Task to complete: Could you write out the listing below from its very beginning through the line containing "la Bibliothèque du", inclusive, omitting the pictures?

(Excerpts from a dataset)
=======

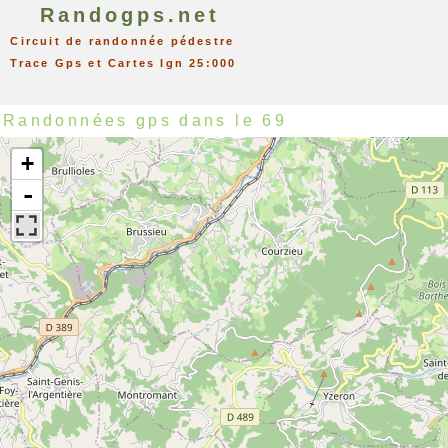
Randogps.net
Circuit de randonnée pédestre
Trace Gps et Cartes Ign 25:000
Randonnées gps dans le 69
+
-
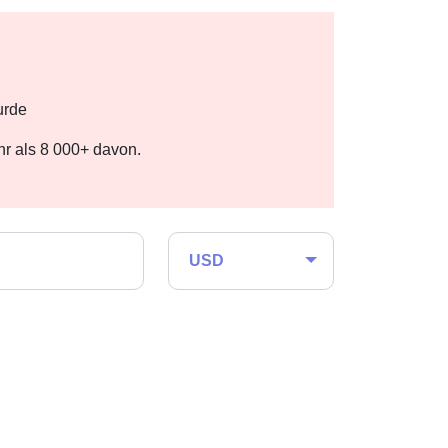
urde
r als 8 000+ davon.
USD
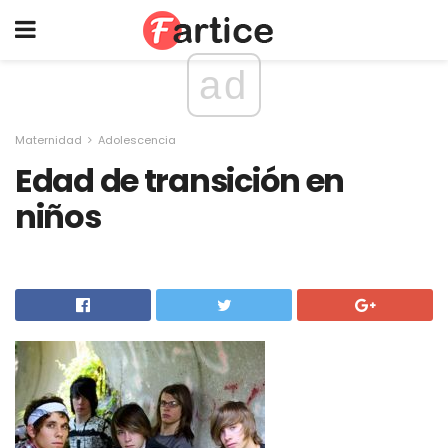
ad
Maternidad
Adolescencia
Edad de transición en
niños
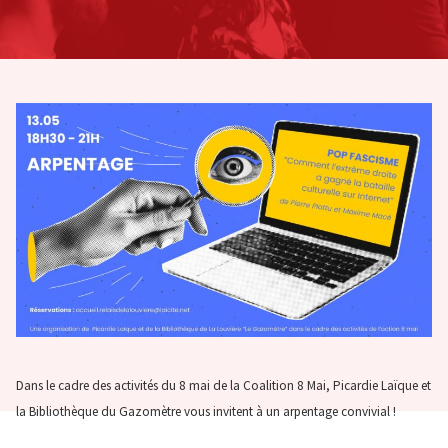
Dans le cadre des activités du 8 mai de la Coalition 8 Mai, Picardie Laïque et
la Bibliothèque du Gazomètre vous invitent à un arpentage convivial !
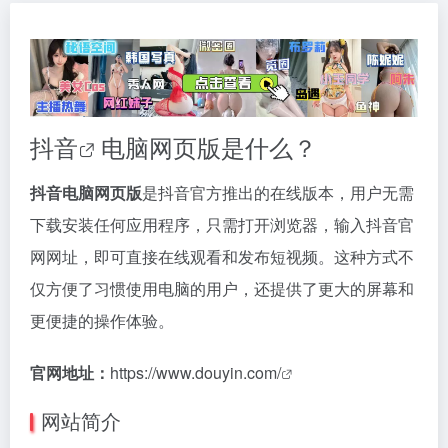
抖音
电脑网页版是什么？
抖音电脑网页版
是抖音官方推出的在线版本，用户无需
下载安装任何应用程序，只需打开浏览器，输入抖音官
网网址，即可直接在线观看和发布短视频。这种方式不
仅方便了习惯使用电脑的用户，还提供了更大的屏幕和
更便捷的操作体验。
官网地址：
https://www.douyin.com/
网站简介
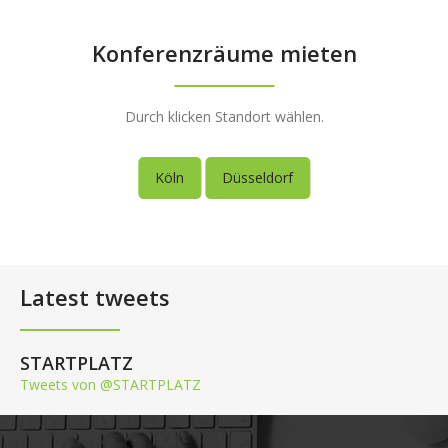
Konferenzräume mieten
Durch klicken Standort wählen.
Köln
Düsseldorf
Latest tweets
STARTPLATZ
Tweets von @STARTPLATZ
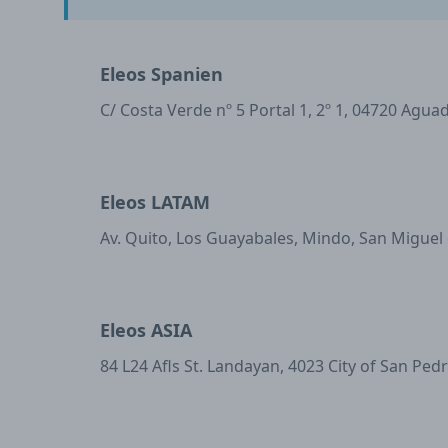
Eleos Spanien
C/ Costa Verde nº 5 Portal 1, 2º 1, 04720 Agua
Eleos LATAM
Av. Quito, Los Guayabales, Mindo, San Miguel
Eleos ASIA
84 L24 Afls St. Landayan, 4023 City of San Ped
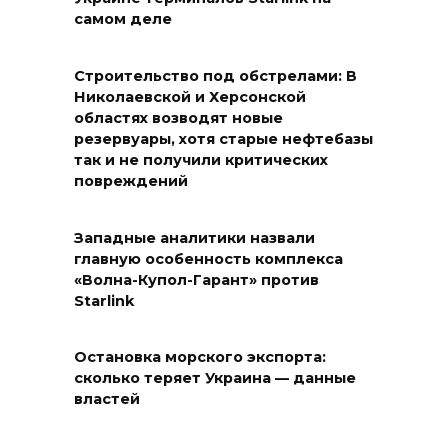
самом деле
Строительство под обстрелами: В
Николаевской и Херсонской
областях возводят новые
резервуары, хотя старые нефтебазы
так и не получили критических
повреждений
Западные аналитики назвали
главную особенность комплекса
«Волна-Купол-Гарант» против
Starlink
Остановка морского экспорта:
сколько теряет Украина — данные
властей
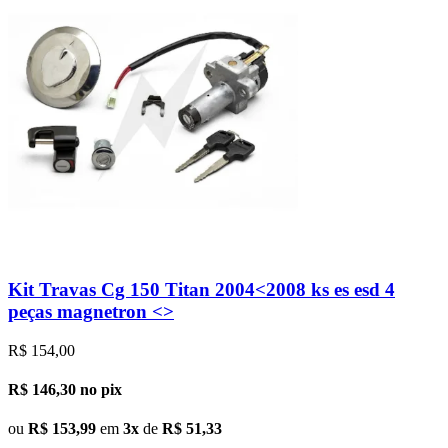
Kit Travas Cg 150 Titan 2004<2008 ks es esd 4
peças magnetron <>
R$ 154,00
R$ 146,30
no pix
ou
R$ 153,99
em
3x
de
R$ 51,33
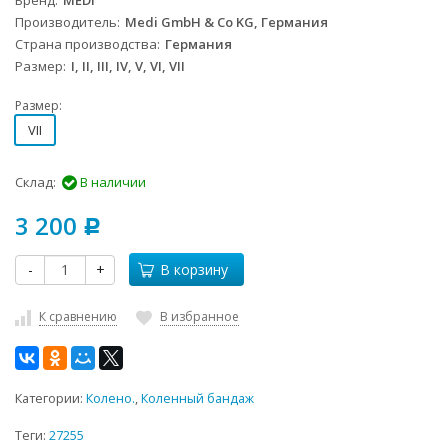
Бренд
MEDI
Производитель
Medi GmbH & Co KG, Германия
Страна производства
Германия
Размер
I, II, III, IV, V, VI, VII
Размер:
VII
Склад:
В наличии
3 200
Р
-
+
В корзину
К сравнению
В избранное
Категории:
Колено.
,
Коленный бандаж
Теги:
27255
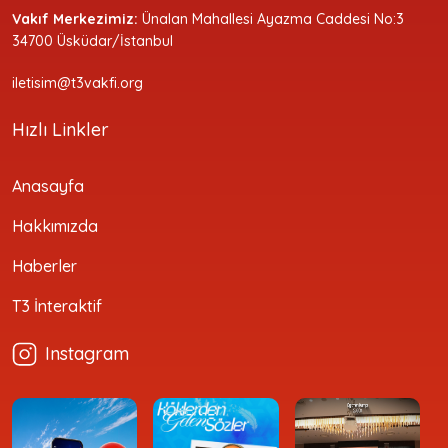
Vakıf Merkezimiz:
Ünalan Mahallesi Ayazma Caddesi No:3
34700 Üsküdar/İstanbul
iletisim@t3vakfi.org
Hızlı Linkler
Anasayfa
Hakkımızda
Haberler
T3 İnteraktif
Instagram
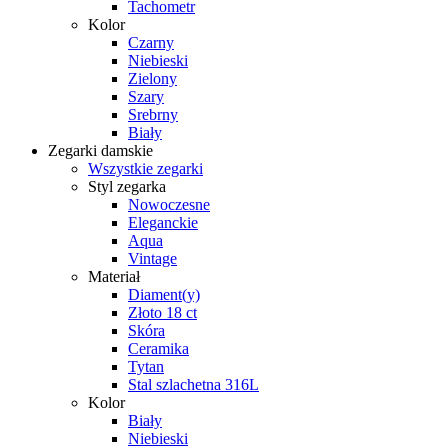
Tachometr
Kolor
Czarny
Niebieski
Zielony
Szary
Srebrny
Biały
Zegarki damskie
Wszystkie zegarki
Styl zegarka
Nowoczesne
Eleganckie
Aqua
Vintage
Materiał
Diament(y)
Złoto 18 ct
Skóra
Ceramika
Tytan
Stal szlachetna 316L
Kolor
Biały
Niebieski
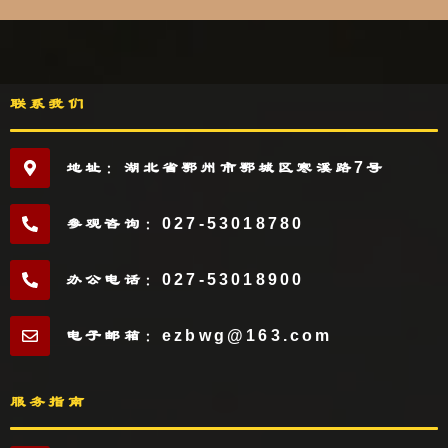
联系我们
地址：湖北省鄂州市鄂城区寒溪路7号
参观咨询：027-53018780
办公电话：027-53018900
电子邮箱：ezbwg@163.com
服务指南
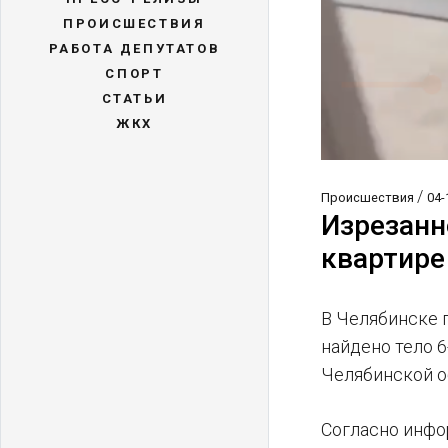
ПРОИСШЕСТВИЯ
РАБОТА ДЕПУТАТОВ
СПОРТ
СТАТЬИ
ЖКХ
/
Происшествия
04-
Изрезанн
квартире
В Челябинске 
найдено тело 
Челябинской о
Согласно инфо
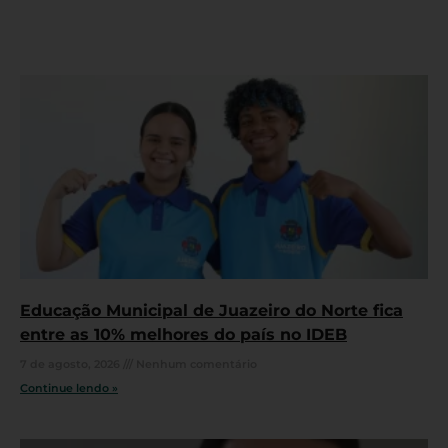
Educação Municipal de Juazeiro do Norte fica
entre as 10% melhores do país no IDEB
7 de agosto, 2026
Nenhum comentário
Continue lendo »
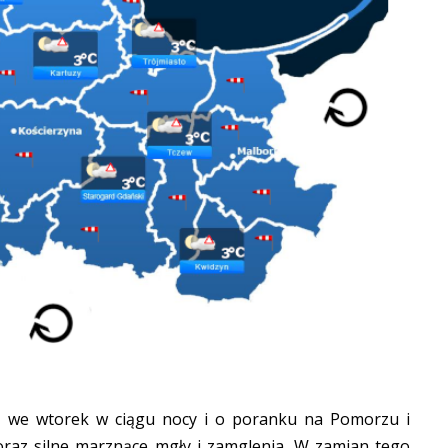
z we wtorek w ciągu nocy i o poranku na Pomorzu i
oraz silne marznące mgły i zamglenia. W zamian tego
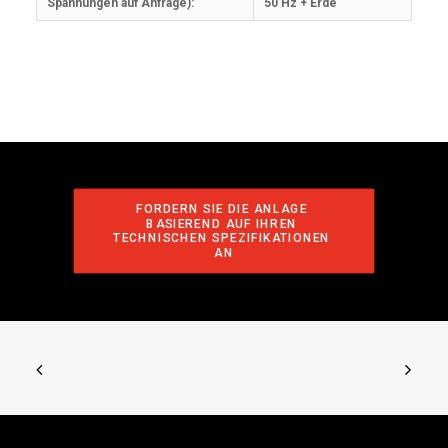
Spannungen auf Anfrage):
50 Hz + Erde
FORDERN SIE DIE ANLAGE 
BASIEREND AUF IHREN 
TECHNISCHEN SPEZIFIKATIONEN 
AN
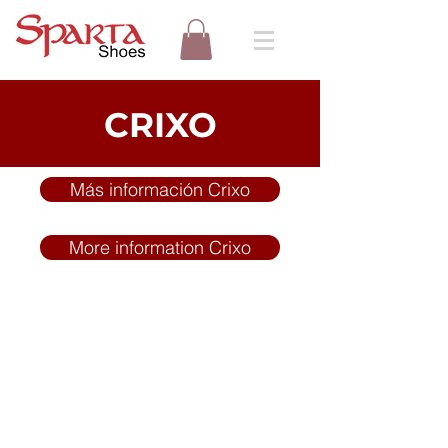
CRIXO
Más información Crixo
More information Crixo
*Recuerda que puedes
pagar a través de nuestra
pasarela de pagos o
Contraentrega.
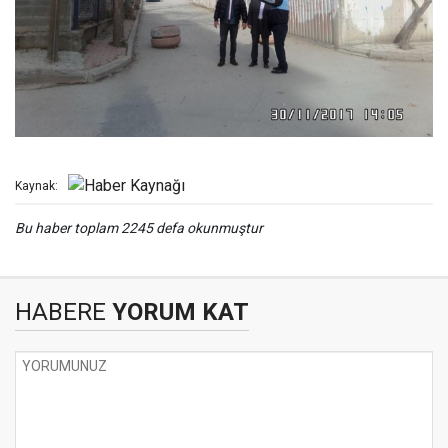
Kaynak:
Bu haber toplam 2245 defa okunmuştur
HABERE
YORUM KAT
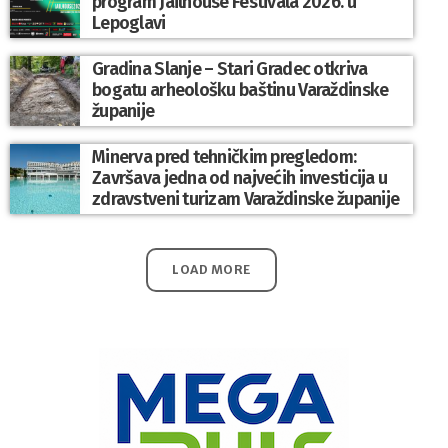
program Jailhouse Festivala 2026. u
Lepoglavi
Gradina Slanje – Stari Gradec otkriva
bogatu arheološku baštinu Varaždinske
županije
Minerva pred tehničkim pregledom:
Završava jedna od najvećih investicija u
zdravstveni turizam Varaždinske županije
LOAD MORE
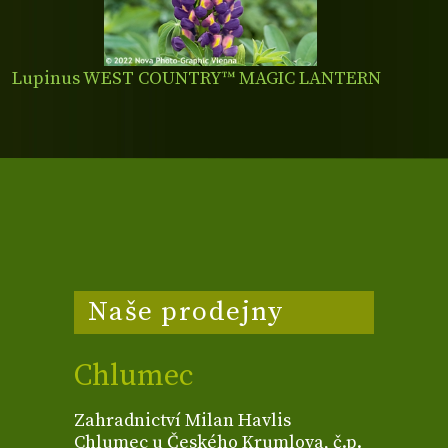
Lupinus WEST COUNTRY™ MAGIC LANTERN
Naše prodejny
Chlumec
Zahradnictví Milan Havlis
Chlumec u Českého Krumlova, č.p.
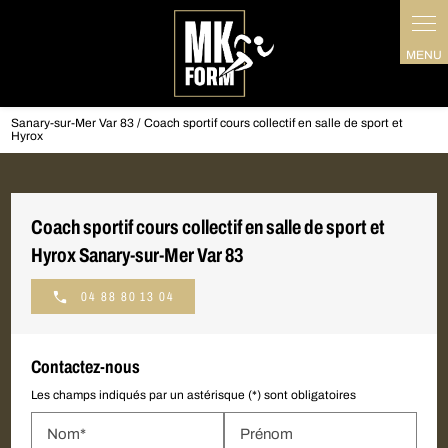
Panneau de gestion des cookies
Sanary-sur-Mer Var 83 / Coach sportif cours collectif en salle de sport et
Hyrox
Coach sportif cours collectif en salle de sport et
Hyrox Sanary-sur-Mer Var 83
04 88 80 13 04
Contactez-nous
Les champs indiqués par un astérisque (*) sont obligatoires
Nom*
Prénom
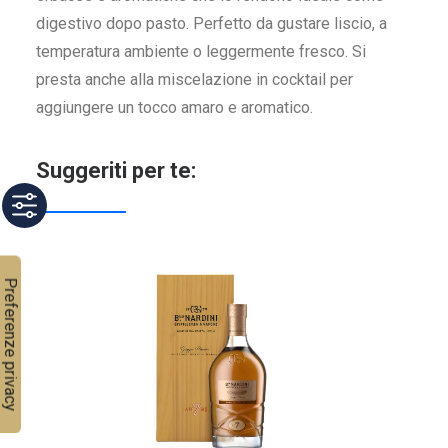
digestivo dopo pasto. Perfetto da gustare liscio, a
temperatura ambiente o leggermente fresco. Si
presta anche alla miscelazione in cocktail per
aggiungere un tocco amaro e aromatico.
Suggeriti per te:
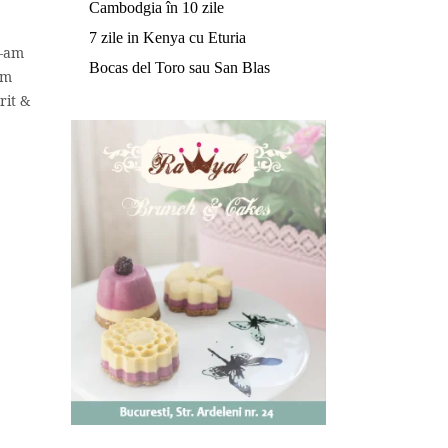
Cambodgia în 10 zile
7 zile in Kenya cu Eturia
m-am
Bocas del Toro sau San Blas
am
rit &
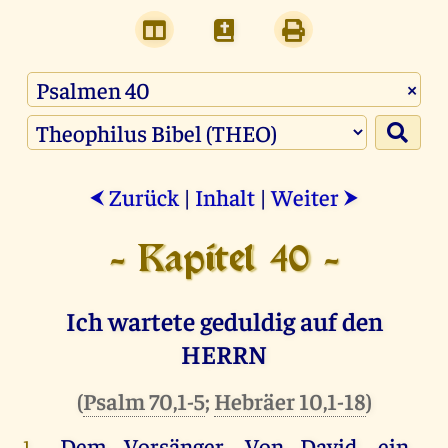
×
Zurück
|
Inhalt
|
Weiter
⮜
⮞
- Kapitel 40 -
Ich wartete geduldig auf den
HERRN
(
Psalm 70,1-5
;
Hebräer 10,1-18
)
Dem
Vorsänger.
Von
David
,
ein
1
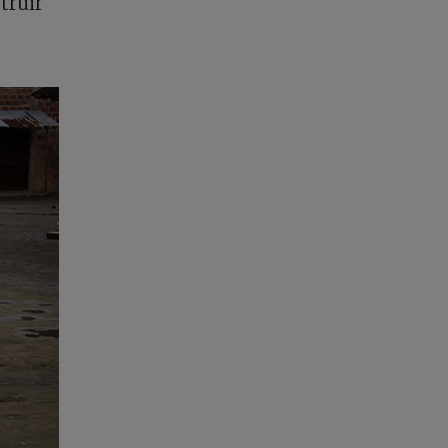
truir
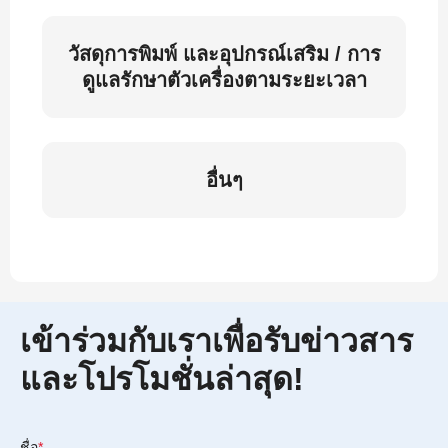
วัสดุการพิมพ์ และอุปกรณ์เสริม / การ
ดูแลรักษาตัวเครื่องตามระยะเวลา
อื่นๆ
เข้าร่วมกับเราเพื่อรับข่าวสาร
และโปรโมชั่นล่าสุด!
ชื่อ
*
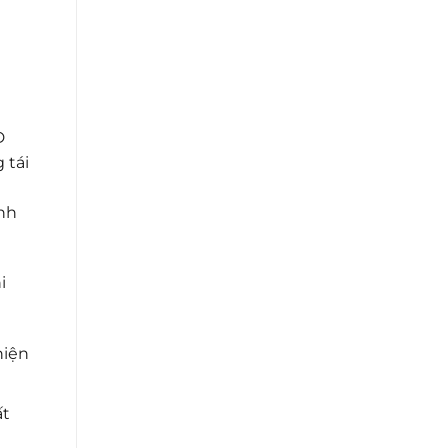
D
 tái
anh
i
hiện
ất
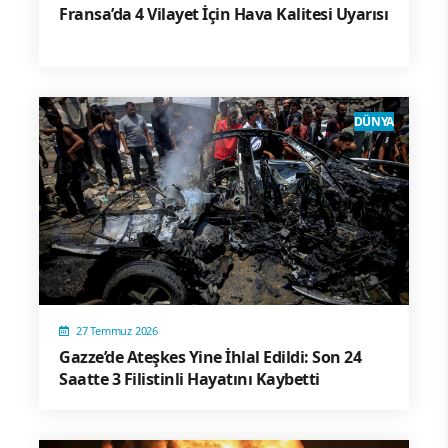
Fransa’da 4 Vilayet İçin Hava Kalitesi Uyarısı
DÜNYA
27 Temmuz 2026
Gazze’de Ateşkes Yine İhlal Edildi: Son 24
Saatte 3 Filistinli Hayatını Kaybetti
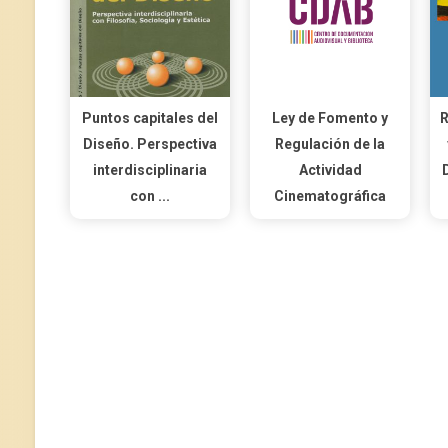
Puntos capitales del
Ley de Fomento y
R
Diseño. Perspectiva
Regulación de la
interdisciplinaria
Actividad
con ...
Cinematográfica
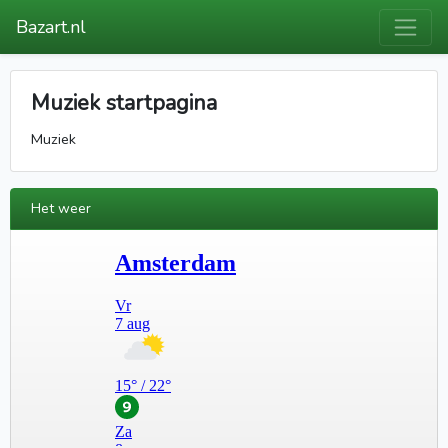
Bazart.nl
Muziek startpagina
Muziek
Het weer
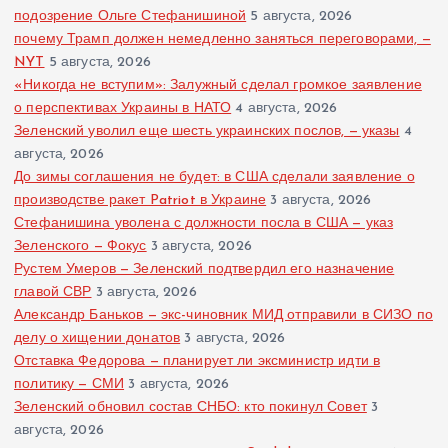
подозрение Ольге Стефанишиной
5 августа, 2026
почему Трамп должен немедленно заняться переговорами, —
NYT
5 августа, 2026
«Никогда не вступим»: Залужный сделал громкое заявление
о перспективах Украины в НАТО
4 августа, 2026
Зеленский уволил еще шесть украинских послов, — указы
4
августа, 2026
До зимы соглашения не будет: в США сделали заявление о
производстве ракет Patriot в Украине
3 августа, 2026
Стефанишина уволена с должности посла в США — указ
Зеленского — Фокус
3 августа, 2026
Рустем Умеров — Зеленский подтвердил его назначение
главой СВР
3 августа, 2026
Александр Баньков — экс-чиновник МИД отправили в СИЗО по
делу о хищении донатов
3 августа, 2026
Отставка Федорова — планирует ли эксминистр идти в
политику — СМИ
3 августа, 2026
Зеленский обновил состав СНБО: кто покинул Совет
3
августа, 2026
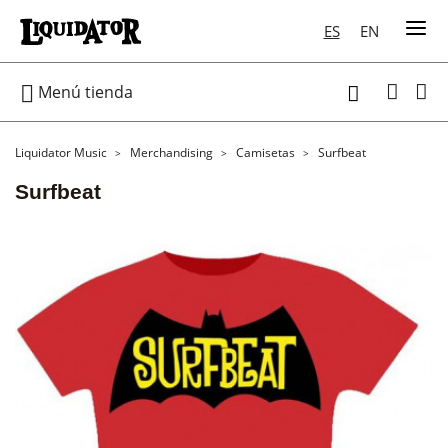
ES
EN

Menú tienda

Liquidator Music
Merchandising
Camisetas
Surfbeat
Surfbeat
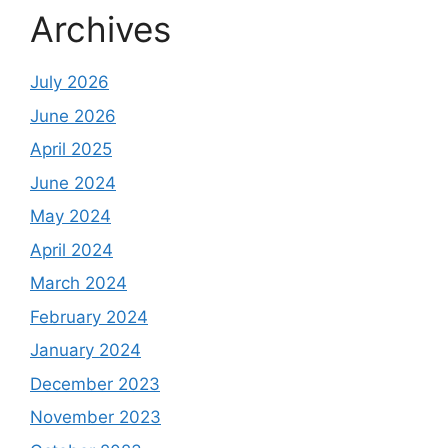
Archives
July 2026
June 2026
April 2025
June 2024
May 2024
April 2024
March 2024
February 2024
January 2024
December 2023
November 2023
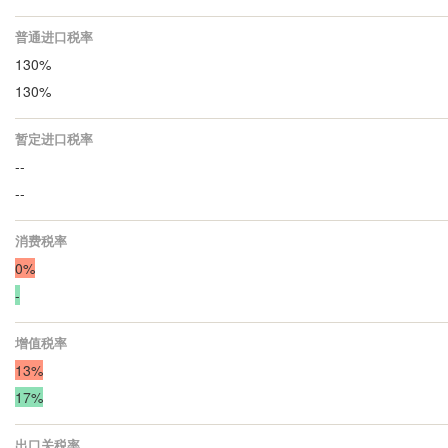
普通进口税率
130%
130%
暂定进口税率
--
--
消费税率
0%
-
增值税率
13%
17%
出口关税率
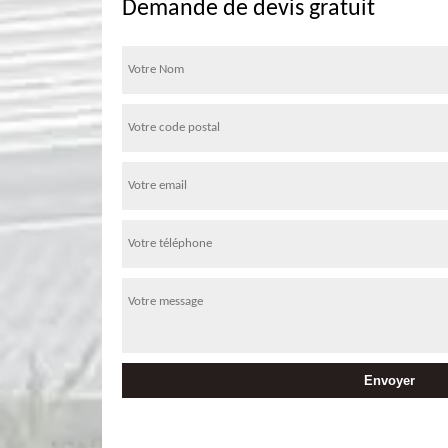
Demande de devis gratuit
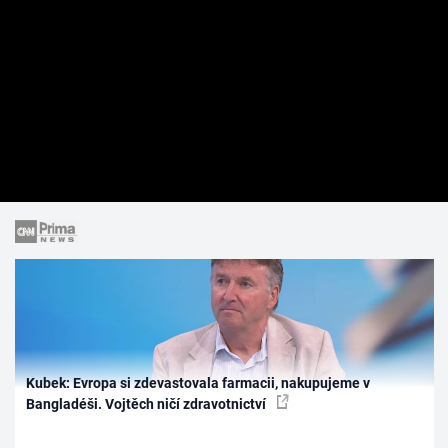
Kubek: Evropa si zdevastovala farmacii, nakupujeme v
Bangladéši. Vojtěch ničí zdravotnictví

=======

Response to this task:
Randogps.net
Circuit de randonnée pédestre
Trace Gps et Cartes Ign 25:000
Randonnées gps dans le 69
+
-
urde
r als 8 000+ davon.
USD
ad
Maternidad
Adolescencia
Edad de transición en
niños
Dans le cadre des activités du 8 mai de la Coalition 8 Mai, Picardie Laïque et
la Bibliothèque du Gazomètre vous invitent à un arpentage convivial !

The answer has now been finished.